(MATERIAL FOR THIS EXERCISE begins)

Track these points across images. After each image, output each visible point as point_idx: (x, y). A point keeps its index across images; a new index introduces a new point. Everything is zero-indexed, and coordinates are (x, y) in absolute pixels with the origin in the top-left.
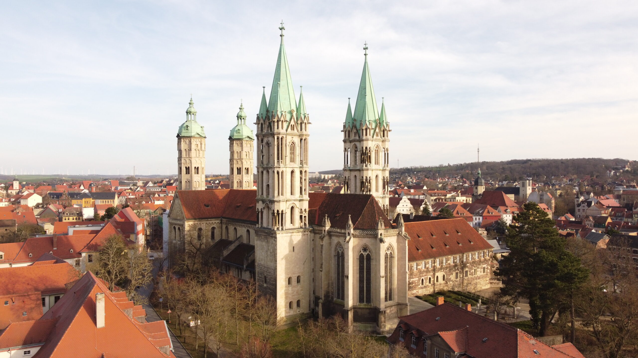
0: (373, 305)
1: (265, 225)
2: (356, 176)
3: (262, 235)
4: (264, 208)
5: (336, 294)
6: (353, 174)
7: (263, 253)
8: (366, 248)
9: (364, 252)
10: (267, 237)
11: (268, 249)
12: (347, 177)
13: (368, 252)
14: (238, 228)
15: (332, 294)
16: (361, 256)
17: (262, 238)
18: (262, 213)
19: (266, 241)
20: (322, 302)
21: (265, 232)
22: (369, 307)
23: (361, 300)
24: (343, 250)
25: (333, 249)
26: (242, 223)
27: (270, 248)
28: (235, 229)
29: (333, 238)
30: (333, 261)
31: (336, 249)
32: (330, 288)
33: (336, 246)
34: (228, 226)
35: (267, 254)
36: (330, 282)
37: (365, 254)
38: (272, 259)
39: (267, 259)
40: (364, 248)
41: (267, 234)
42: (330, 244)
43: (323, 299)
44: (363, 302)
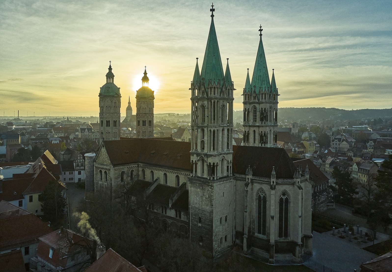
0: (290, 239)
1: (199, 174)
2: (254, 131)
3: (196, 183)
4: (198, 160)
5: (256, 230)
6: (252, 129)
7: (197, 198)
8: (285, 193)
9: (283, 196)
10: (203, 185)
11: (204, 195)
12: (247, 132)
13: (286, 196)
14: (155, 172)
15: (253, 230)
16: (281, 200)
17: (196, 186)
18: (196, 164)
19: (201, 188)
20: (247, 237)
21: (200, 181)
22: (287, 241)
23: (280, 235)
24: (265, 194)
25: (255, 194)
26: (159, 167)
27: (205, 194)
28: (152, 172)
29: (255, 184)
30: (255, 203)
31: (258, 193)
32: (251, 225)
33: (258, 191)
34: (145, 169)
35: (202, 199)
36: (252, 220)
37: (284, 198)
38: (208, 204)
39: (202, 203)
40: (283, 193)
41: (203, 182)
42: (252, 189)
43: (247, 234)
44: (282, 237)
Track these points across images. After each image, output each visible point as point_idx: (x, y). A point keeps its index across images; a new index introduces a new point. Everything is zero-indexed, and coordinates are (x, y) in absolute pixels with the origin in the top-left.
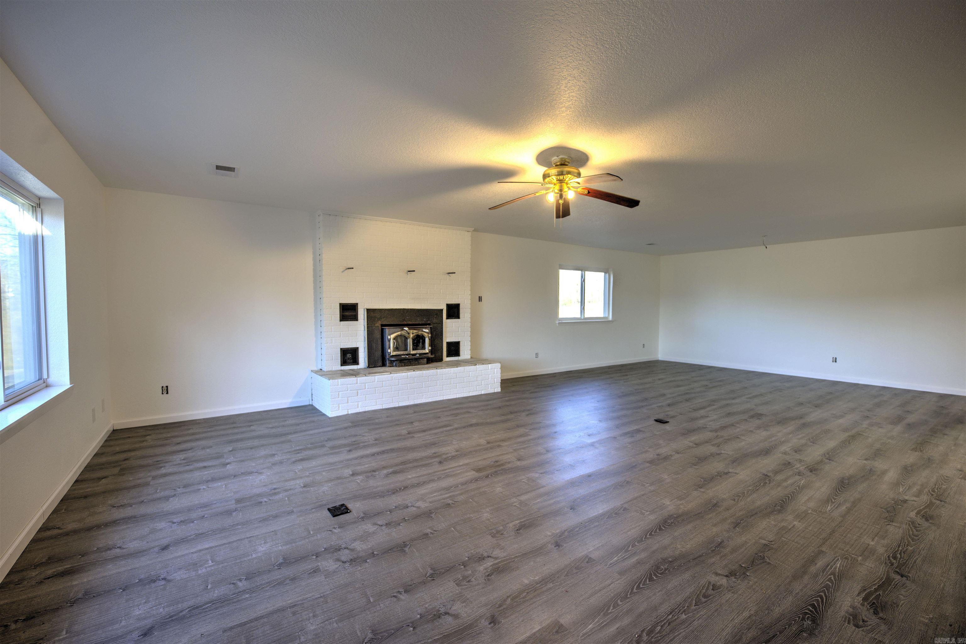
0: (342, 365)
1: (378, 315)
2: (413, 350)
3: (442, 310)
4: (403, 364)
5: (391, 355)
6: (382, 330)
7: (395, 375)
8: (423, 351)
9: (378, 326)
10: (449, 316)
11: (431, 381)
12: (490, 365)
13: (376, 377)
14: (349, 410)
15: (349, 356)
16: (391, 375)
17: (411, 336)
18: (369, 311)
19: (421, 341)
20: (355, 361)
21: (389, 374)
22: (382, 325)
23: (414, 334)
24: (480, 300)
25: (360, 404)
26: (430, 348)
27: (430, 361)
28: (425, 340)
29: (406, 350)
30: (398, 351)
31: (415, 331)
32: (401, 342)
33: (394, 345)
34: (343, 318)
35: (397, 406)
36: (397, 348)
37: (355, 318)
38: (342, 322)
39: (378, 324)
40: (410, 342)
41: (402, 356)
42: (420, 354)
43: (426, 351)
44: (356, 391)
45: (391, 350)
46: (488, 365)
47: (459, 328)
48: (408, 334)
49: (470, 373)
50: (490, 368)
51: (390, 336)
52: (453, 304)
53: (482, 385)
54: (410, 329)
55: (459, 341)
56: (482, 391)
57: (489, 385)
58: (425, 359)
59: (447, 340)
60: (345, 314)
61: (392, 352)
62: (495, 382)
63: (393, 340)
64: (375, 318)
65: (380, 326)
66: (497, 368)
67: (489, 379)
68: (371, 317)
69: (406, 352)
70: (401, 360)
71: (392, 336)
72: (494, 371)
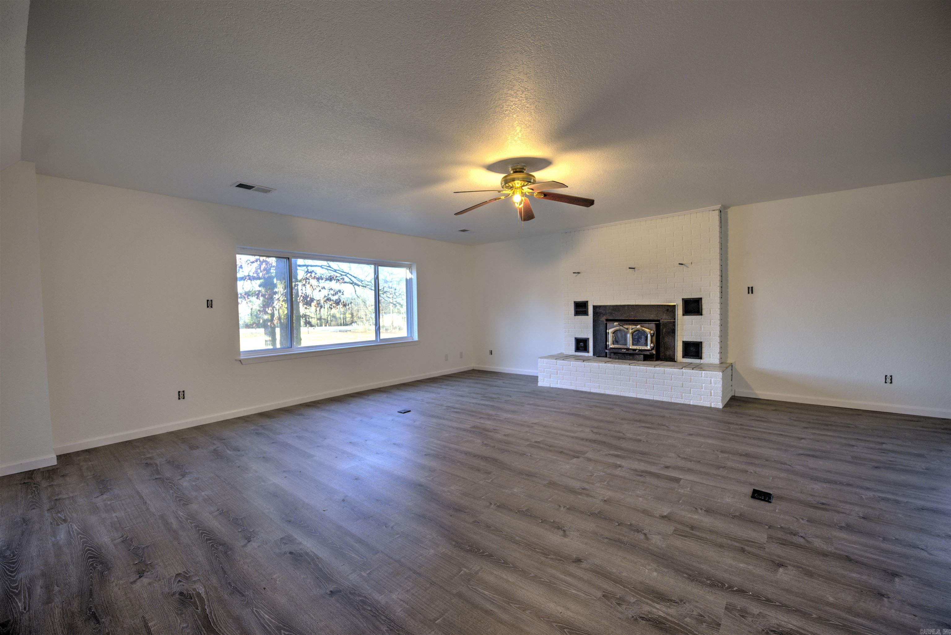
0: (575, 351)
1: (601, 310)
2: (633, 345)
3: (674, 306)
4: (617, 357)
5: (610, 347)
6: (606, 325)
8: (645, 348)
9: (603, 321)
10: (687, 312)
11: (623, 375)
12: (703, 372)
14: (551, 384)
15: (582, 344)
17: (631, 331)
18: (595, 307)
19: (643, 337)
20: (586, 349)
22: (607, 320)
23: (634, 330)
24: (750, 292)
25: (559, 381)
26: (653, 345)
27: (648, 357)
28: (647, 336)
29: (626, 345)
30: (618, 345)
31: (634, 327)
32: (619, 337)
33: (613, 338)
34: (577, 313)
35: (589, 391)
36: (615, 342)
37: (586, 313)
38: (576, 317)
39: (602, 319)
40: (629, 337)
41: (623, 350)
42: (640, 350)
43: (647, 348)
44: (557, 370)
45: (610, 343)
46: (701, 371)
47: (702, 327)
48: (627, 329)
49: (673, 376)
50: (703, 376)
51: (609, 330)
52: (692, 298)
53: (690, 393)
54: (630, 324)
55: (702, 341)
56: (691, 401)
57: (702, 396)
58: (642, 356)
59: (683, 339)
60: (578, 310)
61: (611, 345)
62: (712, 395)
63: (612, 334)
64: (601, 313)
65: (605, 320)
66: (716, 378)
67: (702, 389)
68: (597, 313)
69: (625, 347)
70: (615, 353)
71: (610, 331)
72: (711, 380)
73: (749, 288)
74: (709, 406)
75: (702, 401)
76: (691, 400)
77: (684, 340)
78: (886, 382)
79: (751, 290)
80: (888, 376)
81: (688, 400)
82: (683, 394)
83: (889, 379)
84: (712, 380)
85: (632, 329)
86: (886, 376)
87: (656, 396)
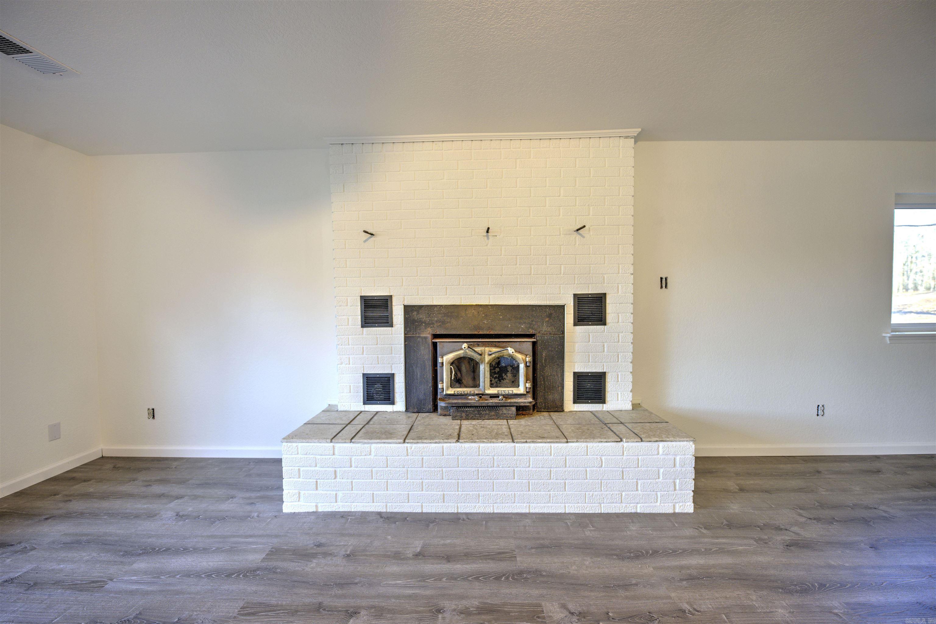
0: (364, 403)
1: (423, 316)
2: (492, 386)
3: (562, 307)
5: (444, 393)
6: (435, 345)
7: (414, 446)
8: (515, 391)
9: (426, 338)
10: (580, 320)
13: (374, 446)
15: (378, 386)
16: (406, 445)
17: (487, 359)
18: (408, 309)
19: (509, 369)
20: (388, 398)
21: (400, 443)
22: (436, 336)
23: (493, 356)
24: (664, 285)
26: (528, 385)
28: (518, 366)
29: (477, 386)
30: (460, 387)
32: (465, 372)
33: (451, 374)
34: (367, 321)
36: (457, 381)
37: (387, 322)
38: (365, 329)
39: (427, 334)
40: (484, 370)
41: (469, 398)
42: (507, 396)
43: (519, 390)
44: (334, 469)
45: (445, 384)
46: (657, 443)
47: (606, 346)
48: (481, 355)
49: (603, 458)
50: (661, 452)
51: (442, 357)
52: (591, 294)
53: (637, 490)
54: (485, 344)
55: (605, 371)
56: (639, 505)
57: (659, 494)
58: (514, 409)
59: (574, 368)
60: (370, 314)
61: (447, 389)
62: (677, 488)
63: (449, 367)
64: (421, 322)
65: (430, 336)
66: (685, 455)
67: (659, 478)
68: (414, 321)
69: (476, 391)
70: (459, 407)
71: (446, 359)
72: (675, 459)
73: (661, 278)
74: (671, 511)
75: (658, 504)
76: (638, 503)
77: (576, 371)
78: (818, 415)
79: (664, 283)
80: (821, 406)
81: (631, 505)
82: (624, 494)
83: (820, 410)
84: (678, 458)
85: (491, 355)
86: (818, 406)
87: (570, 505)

(MATERIAL FOR THIS EXERCISE ends)

▸ WHAT NEEDS TO BE DONE:
Set down word for word the lines from the opening of the entries above through the line that contains "1: (265, 225)", and omit every picture.

▸ RESULT:
Track these points across images. After each image, output each visible point as point_idx: (x, y). A point keeps its index across images; a new index introduces a new point. Everything is zero-indexed, and coordinates are (x, y) in absolute pixels with the origin in the top-left.
0: (373, 305)
1: (265, 225)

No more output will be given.